戦後高度経済成長と少子超高齢化現象は予想を超えて進行し、首都圏一極集中化現象に代表される地方の衰退、ふるさとの荒廃はこれからの我が国の盛衰を左右するキーポイントになっている。私たちの福山市も戦後の工業化の波に乗って急成長したが、今や年間に約二千人の人口減少が報じられるようになった。
若者たちは高校を卒業すると、大多数が進学、就職のために福山を出て行く。この流れを阻むことは残念ながら難しい。しかし、彼らが福山に帰ることの是非は別にしても、わがふるさとの地の「山は青き故郷、水は清き故郷」の心だけは失ってもらいたくない。私達の心に残るふるさとの風景、父母や家族、近所の人たち、母校の先生や旧友の顔 ……。私達をつなぐものは、ふるさとの人々の心とふるさとの歴史や風景であろう。
先日のこと、断捨離の波に乗って本棚を整理して見出した一冊の書物がある。それは今から百年近く前の昭和十年に発行されたもので、沼隈郡熊野尋常高等小学校の郷土学習で使われた副読本である。

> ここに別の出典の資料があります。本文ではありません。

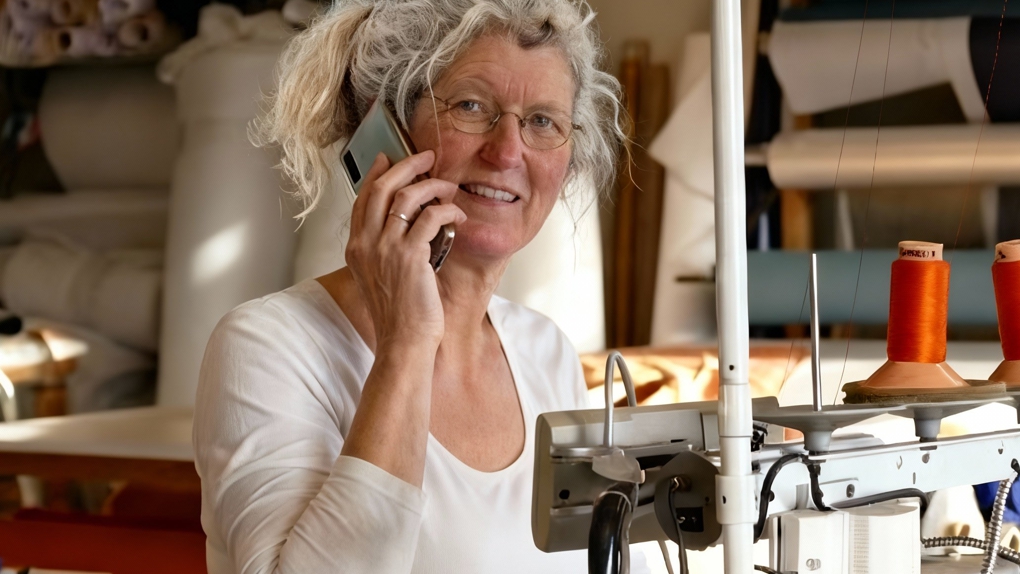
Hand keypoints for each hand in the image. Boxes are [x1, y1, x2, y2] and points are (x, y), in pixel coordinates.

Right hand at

その当時の児童達のために編纂して郷土史の教育にあたった加藤孝校長を始めとする関係の方々、そして協力した地域住民の慧眼は素晴らしいものである。
内容の紹介は紙面の都合で割愛するが、地元熊野町に対する郷土愛と誇りは、百年近い歳月を経ても読む者の心に響いてくる。
ご承知のように地域の歴史を掘り下げ、現代に生きる者たちに生きた教材として資料化する作業は足と頭と根気、さらに参加する人々のチームワークを必要とするもので、途中挫折することも多い難作業である。
改めてこの書籍を読み返してみると、二百数十年前、不遇な環境の中にあって、福山藩六郡に亘っての歴史地理、経済、宗教、観光等々の地誌を大成した「備陽六郡志」の著者宮原直倁翁の業績と、熊野町の人々の苦労とが重なり、ひとしおの敬愛と親しみの念を強くするのである。